CANNES, France (Reuters) - Filmmaker brothers Joel and Ethan Coen said on Wednesday it would be a new experience for them to be watching movies rather than having a film in competition as the first co-presidents of the main Cannes International Film Festival jury.

The Coens, responsible for "Fargo", "No Country for Old Men" and 1991 Cannes top-prize winner "Barton Fink", head up a jury comprising directors Guillermo del Toro and Xavier Dolan, actors Rossy de Palma, Sophie Marceau, Sienna Miller and Jake Gyllenhaal, and singer-songwriter Rokia Traore.

Asked what it would be like to be sitting in judgment on other directors' work, Joel Coen, who did most of the talking on the brothers' behalf, said he would try to watch the films "simply as an audience member and somebody who isn't involved".

But he said it would not be possible to remain completely neutral, given his role on a jury which must eventually award the Palme d'Or top prize on May 23.

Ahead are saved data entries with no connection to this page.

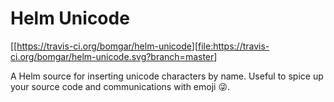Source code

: * Helm Unicode

  [[https://travis-ci.org/bomgar/helm-unicode][file:https://travis-ci.org/bomgar/helm-unicode.svg?branch=master]
  [[http://melpa.org/#/play-routes-mode][file:http://melpa.org/packages/helm-unicode-badge.svg]]

  A Helm source for inserting unicode characters by name. Useful to
  spice up your source code and communications with emoji 😜.

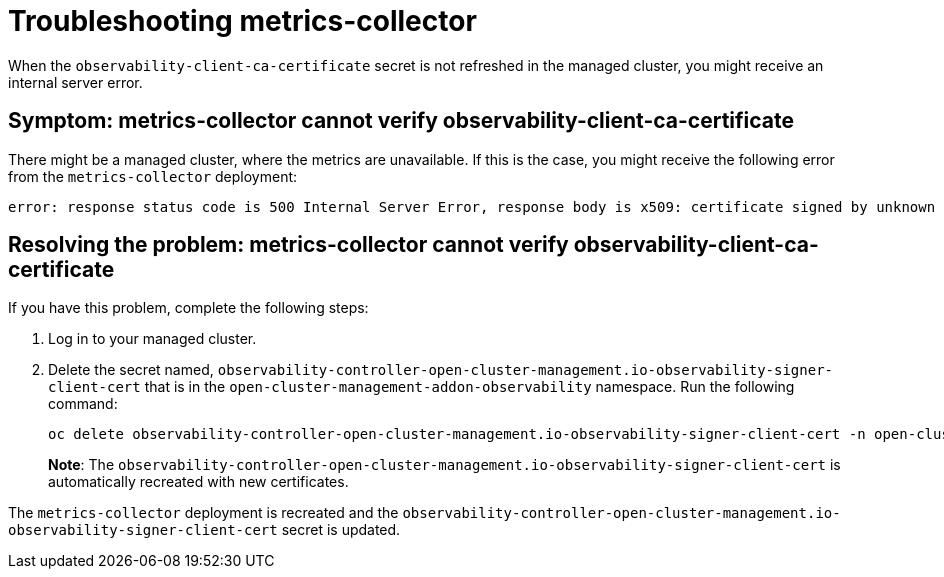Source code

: [#troubleshooting-metrics-collector]
= Troubleshooting metrics-collector

When the `observability-client-ca-certificate` secret is not refreshed in the managed cluster, you might receive an internal server error.

[#symptom-observability-metrics-unavailable]
== Symptom: metrics-collector cannot verify observability-client-ca-certificate

There might be a managed cluster, where the metrics are unavailable. If this is the case, you might receive the following error from the `metrics-collector` deployment: 

----
error: response status code is 500 Internal Server Error, response body is x509: certificate signed by unknown authority (possibly because of "crypto/rsa: verification error" while trying to verify candidate authority certificate "observability-client-ca-certificate")
----

[#resolving-observability-metrics-unavailable]
== Resolving the problem: metrics-collector cannot verify observability-client-ca-certificate

If you have this problem, complete the following steps:

. Log in to your managed cluster. 

. Delete the secret named, `observability-controller-open-cluster-management.io-observability-signer-client-cert` that is in the `open-cluster-management-addon-observability` namespace. Run the following command:
+
----
oc delete observability-controller-open-cluster-management.io-observability-signer-client-cert -n open-cluster-management-addon-observability
----
+
*Note*: The `observability-controller-open-cluster-management.io-observability-signer-client-cert` is automatically recreated with new certificates. 

The `metrics-collector` deployment is recreated and the `observability-controller-open-cluster-management.io-observability-signer-client-cert` secret is updated.

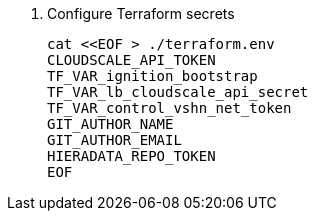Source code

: . Configure Terraform secrets
+
[source,bash]
----
cat <<EOF > ./terraform.env
CLOUDSCALE_API_TOKEN
TF_VAR_ignition_bootstrap
TF_VAR_lb_cloudscale_api_secret
TF_VAR_control_vshn_net_token
GIT_AUTHOR_NAME
GIT_AUTHOR_EMAIL
HIERADATA_REPO_TOKEN
EOF
----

"When you're asked to watch something as a jury member it may affect the way you watch it, it has to, to a certain extent, because you've been asked in a sense to pass judgment on it or analyze it and you have to defend your opinions to a group of people," he added.

Gyllenhaal said jokingly that after only one meeting, the jury had been broken up into the Ethan camp and the Joel camp.

"We're not allowed to talk about who's in what group but after a while you'll probably start to understand who's in what group and that was purely based on personality and we had no choice," he told a press conference.